US sets new daily coronavirus record
The US has reported about 60,000 new coronavirus cases, a single-day record, with infections continuing to rise rapidly in states such as Florida and Texas.
The US has reported about 60,000 new coronavirus cases, a single-day record, with infections continuing to rise rapidly in states such as Florida and Texas, while others expanded quarantine requirements on inbound travel and New York City stepped up testing.
The total number of cases in the US neared three million on Wednesday, according to data compiled by Johns Hopkins University.
Daily case numbers fell below 50,000 for several days before Tuesday, but public-health experts cautioned that fewer tests take place on weekends and that infections that are detected might not be reported until the following week.
The US death toll stands at more than 131,000, according to Johns Hopkins.
As US cases continued to rise, the Trump administration followed through on threats to withdraw from the World Health Organisation. The administration and some public-health experts have questioned whether the group’s response to the virus was too deferential to China.
WHO Director-General Tedros Adhanom Ghebreyesus has denied the organisation bowed to pressure from Beijing.
The exit won’t take effect until next July, leaving it contingent on President Donald Trump’s re-election. His rival for the White House, presumptive Democratic presidential nominee Joe Biden, said the US would remain a member if he won.
Florida reported 7361 cases on Tuesday. The seven-day average for cases there is higher than the 14-day average, an indication that the spread is intensifying, according to a Wall Street Journal analysis of data from Johns Hopkins.
Texas, another coronavirus hot spot, reported its highest one-day increase in infections, with more than 10,000 new cases recorded. It is one of three states to have reported 10,000 cases in a single day, along with Florida and New York.
Connecticut, New York and New Jersey added three states on Tuesday — Delaware, Kansas and Oklahoma — to their advisory lists requiring inbound travellers to follow a 14-day quarantine period. Their lists now include 19 states where the seven-day rolling average of positive coronavirus tests exceeds 10 per 100,000 residents. New York City is pushing to increase testing as its reopening plans move forward.
Mayor Bill de Blasio said the city would aim to test 150,000 residents on Wednesday. Addressing the need for residents to return to work, Mr de Blasio said the city would vote on a plan in which 3000 city-regulated childcare centres would open as early as next week.
The US Department of Health and Human Services said it would open free COVID-19 testing in Baton Rouge, Lousiana, Edinburg, Texas, and Jacksonville, Florida — which will host the Republican National Convention next month — in response to “a recent and intense level of new cases and hospitalisations.”
Other countries also faced challenges in trying to contain the virus.
The total number of confirmed cases in Russia passed 700,000 Wednesday, authorities said, with fatalities standing at more than 10,600.
India reported 22,752 new cases, taking its total to 742,417, according to the Ministry of Health and Family Welfare. The country’s death toll rose by 482, to 20,642.
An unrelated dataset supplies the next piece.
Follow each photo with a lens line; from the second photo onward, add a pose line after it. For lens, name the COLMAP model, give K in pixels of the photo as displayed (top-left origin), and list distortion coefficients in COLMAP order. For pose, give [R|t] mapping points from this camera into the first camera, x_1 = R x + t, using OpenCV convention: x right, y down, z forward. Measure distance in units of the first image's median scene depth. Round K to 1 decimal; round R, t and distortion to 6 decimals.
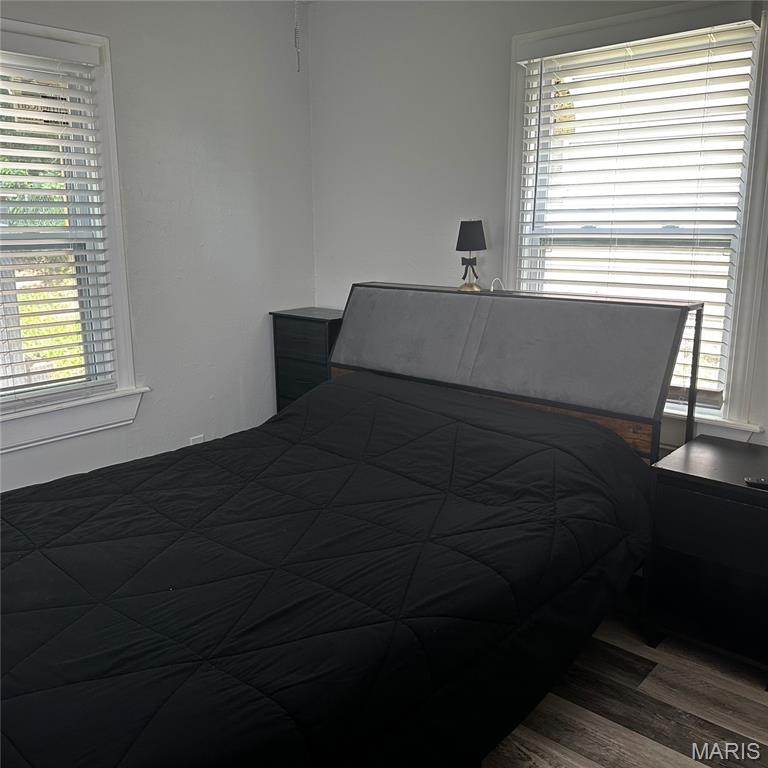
lens RADIAL K [[722.0, 0, 384.0], [0, 722.0, 384.0], [0, 0, 1]] dist [0.081586, -0.149968]
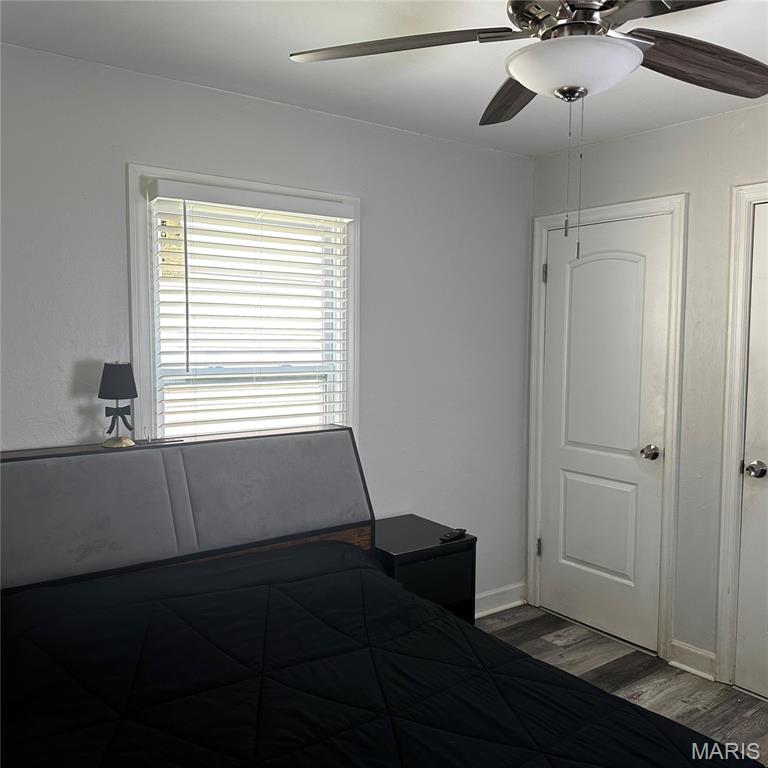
lens RADIAL K [[722.0, 0, 384.0], [0, 722.0, 384.0], [0, 0, 1]] dist [0.081586, -0.149968]
pose [[0.179746, -0.045317, 0.982669, -0.642151], [0.219893, 0.975512, 0.004765, -0.139161], [-0.958821, 0.215225, 0.185309, 0.563959]]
In New Zealand, a man who left the hotel where he was under quarantine has tested positive for the coronavirus. The 32-year-old went to a supermarket while he was away from the hotel, said Air Commodore Darryn Webb, head of managed isolation and quarantine. He has been moved to a more secure facility, Mr Webb said. The man could face up to six months in prison if charged under a law governing the public-health response to the pandemic.
In Beijing, municipal health authorities reported zero COVID-19 cases, marking the second day of no new locally transmitted infections since a wave emerged from the Xinfadi wholesale food market on June 11. The deputy director of the Beijing Centre for Diseases Prevention and Control urged people to stay cautious and said the possibility of new cases in the coming week couldn’t be ruled out.
In Brazil, President Jair Bolsonaro tested positive for the virus. He is one of the most prominent world leaders to play down the significance of the pandemic and frequently appeared in public without a mask until ordered last month by a court to wear one.
With 1.6 million infections, Brazil is second only to the US for the most infections and deaths in the world.